Med Ad News: What kinds of data do your machine learning algorithms look at?

Bryan O’Malley: We gather a lot of different information. We gather visits and interactions, we seek out scrip data. We gather information about competitors, how our drugs’ prescription rate matches up against our competitors. We get web data, email interaction data, media data, action to click, those kinds of things. There is a wide swathe of information that we gather into our data warehouse and analyze. We feed that into the Actionable Intelligence Engine and one of the things that is great about machine learning is that in addition to trying to figure out what the right models are and the right data sets, once you isolate those and start running them through the engine it will also start to tell you which data points are the best indicators. Let’s say we were going to ask the question, “Tell me which doctors in this data set are most likely to start trialing,” Not only will it give you a ranking for each doctor, it will also tell you that these six points in this giant data set are the ones that are the best indicators. It might be past prescription behavior, with our drug or with a competitor’s drug. And as you apply the different models you start to see it move around the different data points that it thinks are the most relevant and what variability each one of those contributes to the overall calculation. It’s nice that it not only gives you the one number and end result, it gives you the indicators of what data might be most valuable in generating that result. And that helps us figure out where to get more data or what data is most critical when start working with a new client, in order to be sure of what kinds of decisions we need to make. And of course, with every new client that comes in, a new situation comes in, of what data they have available and what data we can access.
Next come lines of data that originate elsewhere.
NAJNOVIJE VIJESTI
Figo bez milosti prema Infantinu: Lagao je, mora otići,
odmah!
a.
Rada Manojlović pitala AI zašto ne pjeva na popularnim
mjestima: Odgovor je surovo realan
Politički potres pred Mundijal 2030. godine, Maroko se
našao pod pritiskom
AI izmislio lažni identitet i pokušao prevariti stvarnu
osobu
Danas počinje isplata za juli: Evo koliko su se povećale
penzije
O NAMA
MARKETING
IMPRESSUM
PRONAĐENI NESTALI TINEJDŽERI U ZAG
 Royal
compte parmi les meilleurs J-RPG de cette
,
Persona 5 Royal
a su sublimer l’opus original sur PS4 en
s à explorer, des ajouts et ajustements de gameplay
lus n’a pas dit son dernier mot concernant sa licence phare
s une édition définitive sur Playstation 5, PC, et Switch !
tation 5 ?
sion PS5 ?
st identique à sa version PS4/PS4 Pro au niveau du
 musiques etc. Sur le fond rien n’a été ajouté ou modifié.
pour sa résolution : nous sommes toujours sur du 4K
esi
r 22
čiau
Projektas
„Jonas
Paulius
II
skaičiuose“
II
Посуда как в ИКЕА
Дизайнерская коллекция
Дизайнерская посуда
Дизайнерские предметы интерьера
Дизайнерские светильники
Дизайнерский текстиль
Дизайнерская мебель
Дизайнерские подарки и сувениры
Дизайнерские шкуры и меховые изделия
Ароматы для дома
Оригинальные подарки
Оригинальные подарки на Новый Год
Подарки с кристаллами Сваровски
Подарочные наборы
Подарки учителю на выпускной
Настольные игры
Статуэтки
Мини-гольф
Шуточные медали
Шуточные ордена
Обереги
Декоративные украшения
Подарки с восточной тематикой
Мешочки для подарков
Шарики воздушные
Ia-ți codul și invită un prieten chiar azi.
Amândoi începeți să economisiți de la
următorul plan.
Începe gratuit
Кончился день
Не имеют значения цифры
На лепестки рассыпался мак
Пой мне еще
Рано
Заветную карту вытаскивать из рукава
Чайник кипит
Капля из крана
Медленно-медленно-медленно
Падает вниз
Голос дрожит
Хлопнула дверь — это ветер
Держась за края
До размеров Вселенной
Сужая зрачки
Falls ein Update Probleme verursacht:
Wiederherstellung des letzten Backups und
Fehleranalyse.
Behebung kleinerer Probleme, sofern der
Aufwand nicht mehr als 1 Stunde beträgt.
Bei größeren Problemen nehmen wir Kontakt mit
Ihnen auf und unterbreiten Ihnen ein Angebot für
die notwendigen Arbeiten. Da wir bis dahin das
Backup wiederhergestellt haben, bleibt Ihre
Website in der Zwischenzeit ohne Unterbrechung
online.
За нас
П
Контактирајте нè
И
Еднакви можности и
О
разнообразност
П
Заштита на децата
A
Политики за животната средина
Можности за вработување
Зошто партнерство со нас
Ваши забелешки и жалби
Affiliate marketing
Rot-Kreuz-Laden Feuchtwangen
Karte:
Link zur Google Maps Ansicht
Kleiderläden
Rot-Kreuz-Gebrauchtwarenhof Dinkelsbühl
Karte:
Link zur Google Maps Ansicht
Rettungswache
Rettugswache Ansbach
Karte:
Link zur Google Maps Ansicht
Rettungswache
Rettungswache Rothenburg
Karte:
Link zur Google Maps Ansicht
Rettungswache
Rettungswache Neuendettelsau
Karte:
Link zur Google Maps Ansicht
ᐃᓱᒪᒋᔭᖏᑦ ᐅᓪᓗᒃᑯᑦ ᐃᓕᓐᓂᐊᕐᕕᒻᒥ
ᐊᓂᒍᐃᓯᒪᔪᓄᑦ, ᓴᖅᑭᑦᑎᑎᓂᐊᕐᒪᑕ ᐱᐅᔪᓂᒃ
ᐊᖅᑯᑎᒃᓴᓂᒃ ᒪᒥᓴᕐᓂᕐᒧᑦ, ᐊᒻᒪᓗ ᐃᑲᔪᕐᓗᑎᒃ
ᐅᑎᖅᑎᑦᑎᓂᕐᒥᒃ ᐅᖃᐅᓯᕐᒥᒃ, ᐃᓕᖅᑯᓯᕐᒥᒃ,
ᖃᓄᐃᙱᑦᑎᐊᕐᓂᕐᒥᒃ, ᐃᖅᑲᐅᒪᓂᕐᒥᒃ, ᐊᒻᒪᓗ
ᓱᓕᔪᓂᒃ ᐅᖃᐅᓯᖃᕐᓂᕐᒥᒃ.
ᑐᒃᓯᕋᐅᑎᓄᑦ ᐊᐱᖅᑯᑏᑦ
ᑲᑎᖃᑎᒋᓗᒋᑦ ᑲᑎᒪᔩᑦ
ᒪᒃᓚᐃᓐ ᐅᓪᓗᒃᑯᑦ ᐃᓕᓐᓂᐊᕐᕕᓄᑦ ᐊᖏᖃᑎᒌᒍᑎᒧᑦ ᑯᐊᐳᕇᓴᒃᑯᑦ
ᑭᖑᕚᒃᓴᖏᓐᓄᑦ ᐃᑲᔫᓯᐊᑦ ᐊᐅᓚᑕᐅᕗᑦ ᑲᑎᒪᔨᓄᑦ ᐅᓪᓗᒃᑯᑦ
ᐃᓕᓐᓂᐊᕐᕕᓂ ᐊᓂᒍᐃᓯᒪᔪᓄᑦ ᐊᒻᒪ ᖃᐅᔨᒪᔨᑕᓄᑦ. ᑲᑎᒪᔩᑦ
It would be nice to say that’s this black box, we’ve got it all set up so we just flip it on and it spits us out the answer we need, but there’s a lot of art that goes along with the science of making sure that we’re able to track down the data that we need – the right data in the right volume. Obviously if you have five data points it’s not going to be as accurate as having 5 million data points.

We could have come out a year ago and said, “We’re doing AI!” Well, OK, we were, but it wasn’t at a place where I would have trusted to make a business decision off of it. Now we’re at a place where we’ve done enough work and demonstrated enough capability that this is a real thing. It’s math, it’s science, it’s looking through large data sets and being able to pull out numbers and do that kind of computation that human brains are not great at. Yes, if you take a small data set and a poorly trained model you’re going to get some craziness…but we don’t want to do that when it comes to the dollars and cents, the things that our clients are spending their money on. We want to make sure that we have really put the rigor behind this, we really tested this thing thoroughly, and we have really been able to demonstrate repeatedly that if you put in this set of data, you get out these set of results. We’ve put controls in place to measure what those results mean, and that means measurable differences in the decisions we make on how to address your audience and hopefully guide them in their journey to become an adopter of your product.